The team here has shifted to a remote work setting weeks ago to continue bringing you royalty investing opportunities. We don’t anticipate any disruptions. And our phones continue to ring with rightsholders interested in selling a portion of their royalties to investors like you.
As you’ve likely heard, the most immediate impact of the crisis on the music business has been the postponement or cancellation of most live events, from intimate performances at small venues to large festivals like SXSW, Coachella, and more.
This will almost certainly have a negative impact on the touring musicians, support staff, and related businesses throughout the music industry. But royalty revenues are likely to be more resilient.

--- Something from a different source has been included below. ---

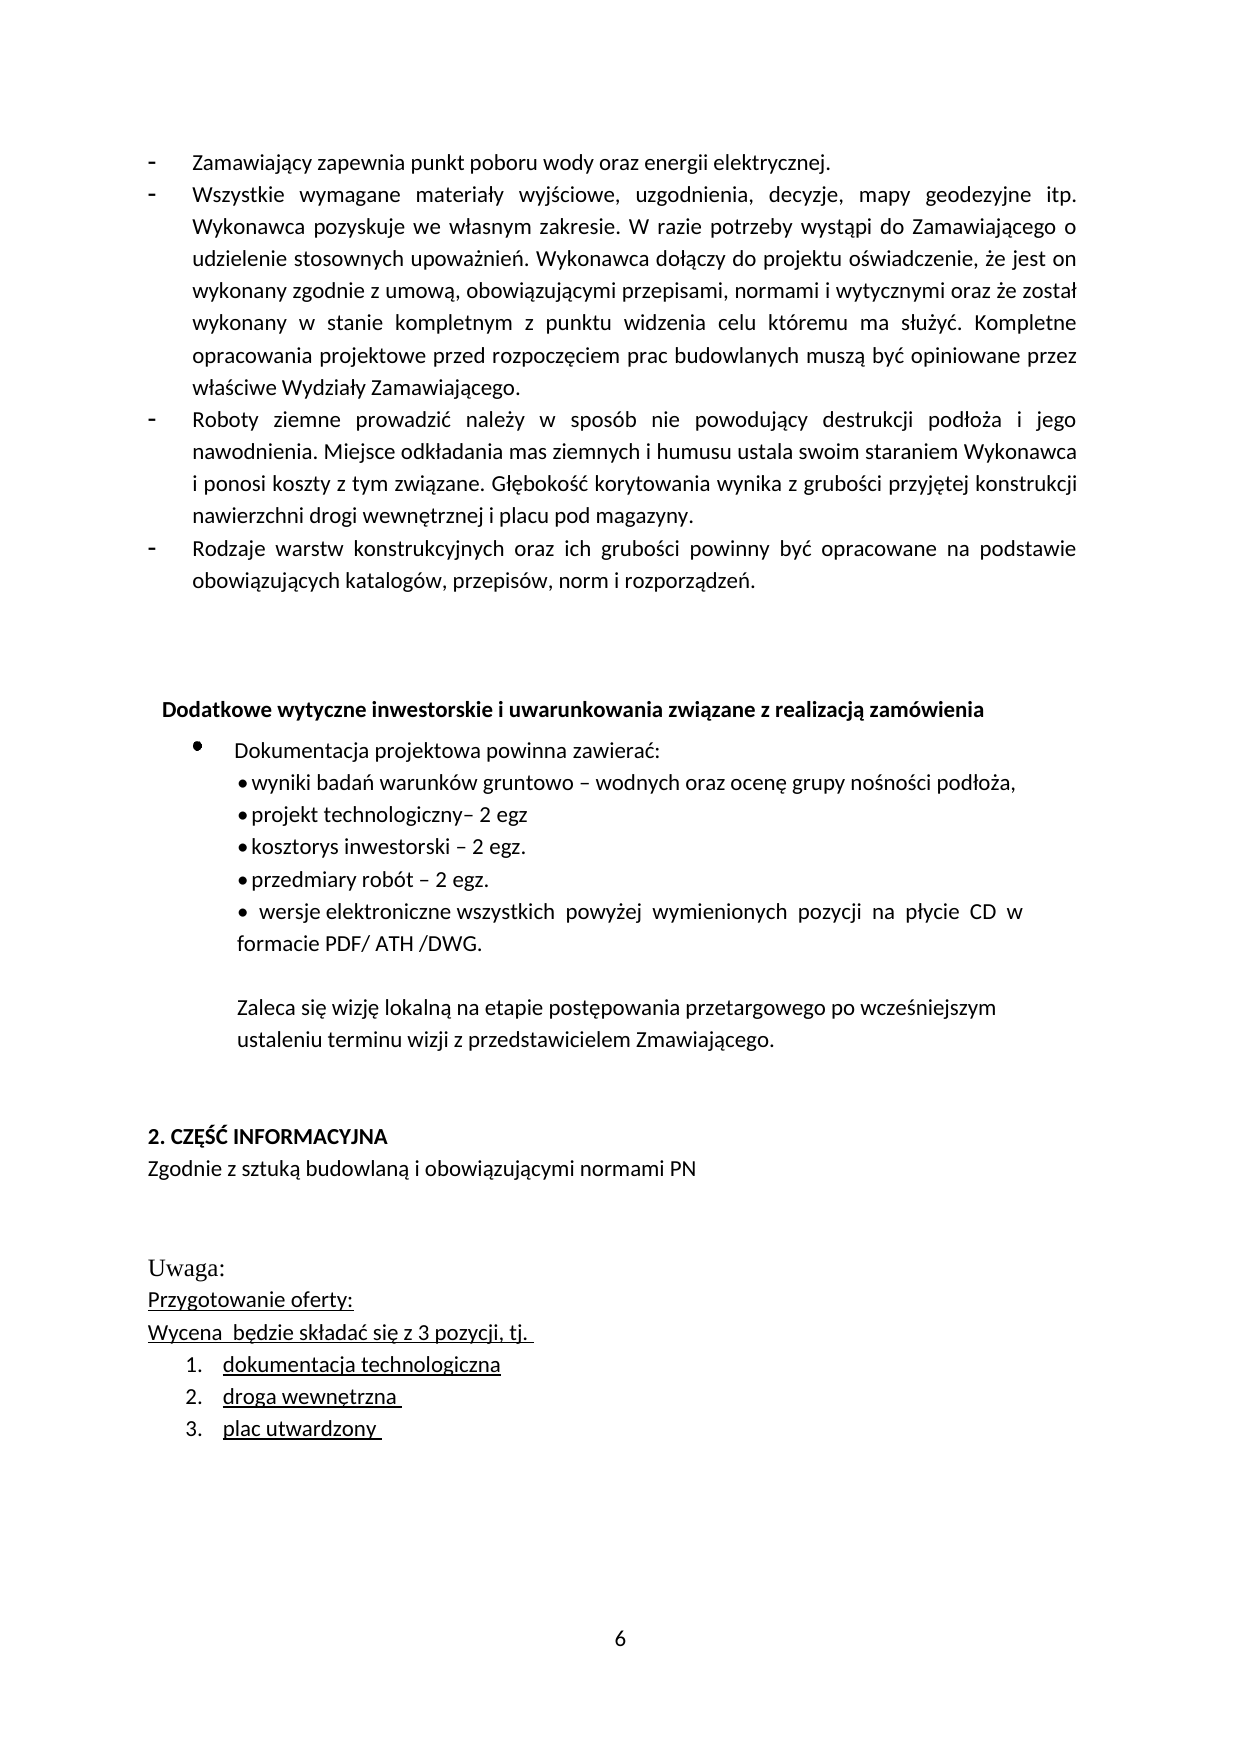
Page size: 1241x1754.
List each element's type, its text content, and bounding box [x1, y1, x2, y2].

Touring revenue predominantly consists of ticket sales, sponsorships, and merchandise sales. The Royalty Exchange marketplace does not deal in these types of revenue streams. The assets on our marketplace consist of public performance royalties, mechanical royalties, and sync royalties, for the most part.
Performance royalties are fees paid when music is performed publicly, including over the radio, in a restaurant or bar, or in a live venue. But it also includes when music is streamed by individuals through services like Spotify and Pandora.
[Read more about the different types of royalties in our Music Royalties Guide]
Of all the ways performance royalties earn income, revenue from live performances is one of the smallest. A quick review of all the public performance catalogs we’ve analyzed in the last 12 months shows that live performances only contribute 1% to the entire category.
- International—38% (a blend of all sources generated outside the U.S.)
- Streaming—22%
- TV/Film—20%
- Radio—11%
- Streaming Video—4%
- Satellite Radio—2%
- Live—1%
- Other—1%
- Retail Music Service (Muzak, etc.)—1%
As you can see, the vast majority of public performance royalty income comes from radio play and streaming services like Spotify and Apple Music. And early indications at least suggest that streaming is on an uptick as a result of the social distancing taking place.
It’s important to remember that music royalties are long-term investments. Their value lies in the ability to generate income, not on the price investors are willing to pay for them (unlike most stocks).
All things considered, we feel royalties remain an attractive hedge against market volatility. But also know that your investment in music royalties is doing much more than just provide a return. In many cases, it may be the investment that keeps an artist in business to create new music in weeks and months ahead.
Royalties don’t get canceled. They endure.